# Has Your Way of Eating Changed, Now That You're A Senior?



## SeaBreeze (Sep 28, 2014)

Do you eat differently now, than when you were younger?  When I was young, I ate a lot more of fried and fatty foods, including rich desserts.  I also used to eat really large portions, sometimes eating past the point of feeling full.  Now I am eating healthier than I ever did in the past, but I'm not too strict, I love good food.

Well, back then, I burned more calories and didn't put on weight that quickly.  I also never gave a second thought to developing any conditions like Diabetes.  Now I eat leaner cuts of beef, try to eat more things like lamb and boneless/skinless chicken breasts, salmon fillets, and more veggies.  For breakfast, I have fat-free plain greek yogurt with organic lemon juice, raw honey and flaxseeds.

I still enjoy desserts, but I try to limit my servings.  When I have cream cheese, I get the less-fat kind, when I do have milk for something, I use 2%, or rice milk.  I use a lot more olive oil now, both virgin and light for different things.  I'm also eating more whole wheat instead of white flour.  Orowheat Oatnut bread, whole wheat tortillas, whole wheat spaghetti, etc.

How about you?  Do you eat the same things in the same amounts as when you were young?  Have you developed any health conditions that mandate your eating differently now in your golden years?


----------



## rkunsaw (Sep 29, 2014)

My eating habits haven't changed except I try my best to avoid artificial junk the powers that be classify as food. Fried food, fat, etc. is not the cause of the  rapid rise in obesity and diabetes in recent years. I firmly believe it is the chemicals they put in food.


----------



## ClassicRockr (Sep 29, 2014)

Our diet started changing in '08, when I was told I was a Diabetic II. Almost all real sugar was thrown out. Kept a little to mix w/strawberries after I found out that Splenda doesn't mix well with them. Today, it's "sugar free" or "no sugar added" in many things we eat. Wife is also a Diabetic II now. We also use to buy TV Dinner's and Pot Pies quite often, but not anymore. Just too much sodium in them for us. 

For the first time, we getting ready to make Low Country Shrimp Boil (w/sausage). Tried a sample in our local grocery store and really liked it.


----------



## Falcon (Sep 29, 2014)

Nope. I'm still eating the same stuff I've always eaten as an adult, and enjoying every mouthful.

- _DATA SECTION_:
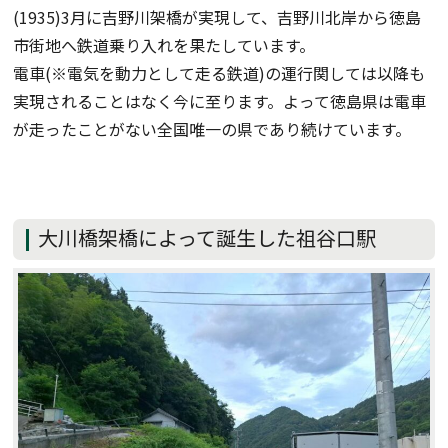
(1935)3月に吉野川架橋が実現して、吉野川北岸から徳島
市街地へ鉄道乗り入れを果たしています。
電車(※電気を動力として走る鉄道)の運行関しては以降も
実現されることはなく今に至ります。よって徳島県は電車
が走ったことがない全国唯一の県であり続けています。
大川橋架橋によって誕生した祖谷口駅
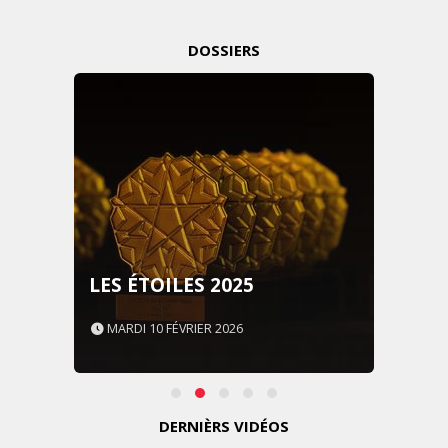
DOSSIERS
LES ÉTOILES 2025
MARDI 10 FÉVRIER 2026
DERNIÈRS VIDÉOS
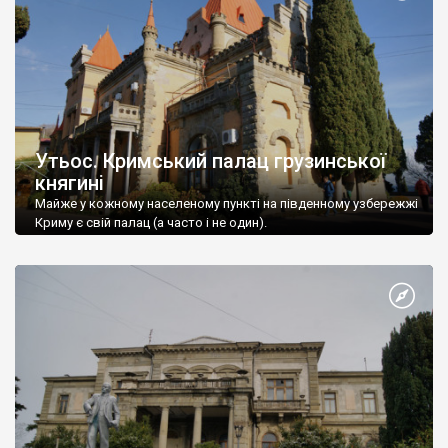
Утьос. Кримський палац грузинської
княгині
Майже у кожному населеному пункті на південному узбережжі
Криму є свій палац (а часто і не один).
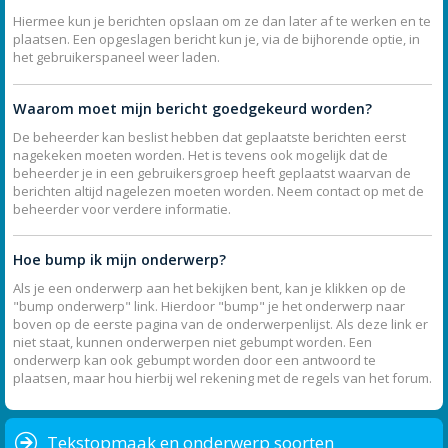
Hiermee kun je berichten opslaan om ze dan later af te werken en te
plaatsen. Een opgeslagen bericht kun je, via de bijhorende optie, in
het gebruikerspaneel weer laden.
Waarom moet mijn bericht goedgekeurd worden?
De beheerder kan beslist hebben dat geplaatste berichten eerst
nagekeken moeten worden. Het is tevens ook mogelijk dat de
beheerder je in een gebruikersgroep heeft geplaatst waarvan de
berichten altijd nagelezen moeten worden. Neem contact op met de
beheerder voor verdere informatie.
Hoe bump ik mijn onderwerp?
Als je een onderwerp aan het bekijken bent, kan je klikken op de
"bump onderwerp" link. Hierdoor "bump" je het onderwerp naar
boven op de eerste pagina van de onderwerpenlijst. Als deze link er
niet staat, kunnen onderwerpen niet gebumpt worden. Een
onderwerp kan ook gebumpt worden door een antwoord te
plaatsen, maar hou hierbij wel rekening met de regels van het forum.
Tekstopmaak en onderwerp soorten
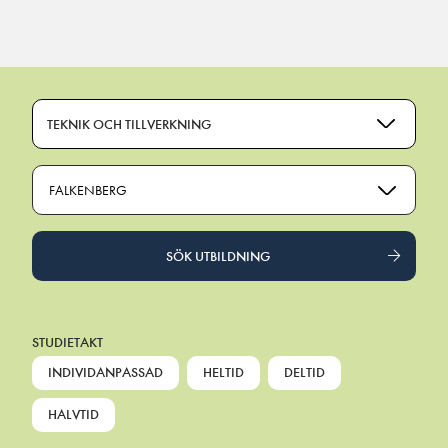
Main Navigation
TEKNIK OCH TILLVERKNING
FALKENBERG
SÖK UTBILDNING
STUDIETAKT
INDIVIDANPASSAD
HELTID
DELTID
HALVTID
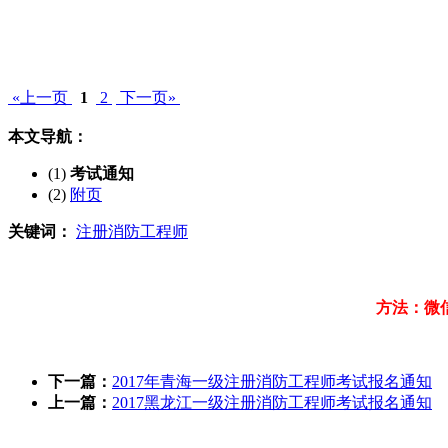
«上一页
1
2
下一页»
本文导航：
(1)
考试通知
(2)
附页
关键词：
注册消防工程师
方法：微
下一篇：
2017年青海一级注册消防工程师考试报名通知
上一篇：
2017黑龙江一级注册消防工程师考试报名通知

- _TASK STATEMENT_: Continue the forum thread about how eating habits change in the senior years, starting after Falcon's reply.

- _ANSWER SPACE_:
Well, Maybe smaller portions.


----------



## RadishRose (Sep 29, 2014)

Another type 2 diabetic here, diagnosed a year ago. You bet I changed my eating habits! No more weekly pizzas, twice- weekly pastas, mashed potatoes. My beloved carbs....cut to the bone. At the same time, found out I have high cholesteral.... goodbye salami, snacking on cheese, sausage, xtra mayo, butter, etc. In 6 months I lost 25 pounds, back to size 8. At least, there's that.


----------



## Raven (Sep 29, 2014)

I eat smaller portions and there are many things I cannot eat now that I used to eat.
I have tried to eat peppers but they upset my stomach, green peppers are the worst and give me
indigestion.  I love coleslaw but can't digest it anymore.
I do eat squash, carrots, sweet potatoes, peas, fish and chicken with no problem.

Occasionally I have a small portion of a dessert like apple crisp, pumpkin pie or chocolate cake.
It's hard for me to give up desserts altogether.
I am not overweight  but do have to watch my cholesterol  as I can't take the medications.


----------



## Lon (Sep 29, 2014)

Dx'd with Diabetes ll in 2007 despite normal height and weight. Cut sugar completely and cut carbs by 95%. I eat a much over all healthier diet than pre diabetes with much fish, chicken and raw or steamed veggies. Pigin out on Pizza. pasta, oatmeal cookies, french bread, mashed potatoes, rice days are over. Fresh fruits and cheese are my deserts.
Diet and exercise keep my A1C in the 5.3 range without any meds.


----------



## RadishRose (Sep 29, 2014)

Good for you Lon, keeping in range without meds! It can be done. I stopped the meds, they made me so sick. But since I fall of the wagon now and then and eat carbs, I use insulin for control. I don't need it often. Because of that, I end up throwing some of it away, since once opened, it has to be used within 28 days. 

Congratulations!


----------



## QuickSilver (Sep 29, 2014)

I have completely eliminated artificial sweeteners...  opting for real sugar, although very small amounts... and if I need sweetening (like in my oatmeal) I use stevia.. plant based and natural.   I have lost 30 pounds since May.  I do avoid fatty foods, opting for nonfat or low fat choices, and I try to limit portion sizes too.  Also, I don't eat after 5 PM


----------



## rkunsaw (Sep 30, 2014)

QuickSilver said:


> I have completely eliminated artificial sweeteners...  opting for real sugar, although very small amounts... and if I need sweetening (like in my oatmeal) I use stevia.. plant based and natural.   I have lost 30 pounds since May.  I do avoid fatty foods, opting for nonfat or low fat choices, and I try to limit portion sizes too.  Also, I don't eat after 5 PM



Right on QS. We've discussed  this before but we have many new members. Artificial sweeteners, not sugar, is the likely cause of diabetes. Anyone on here still using them should do some research.


----------



## Jackie22 (Sep 30, 2014)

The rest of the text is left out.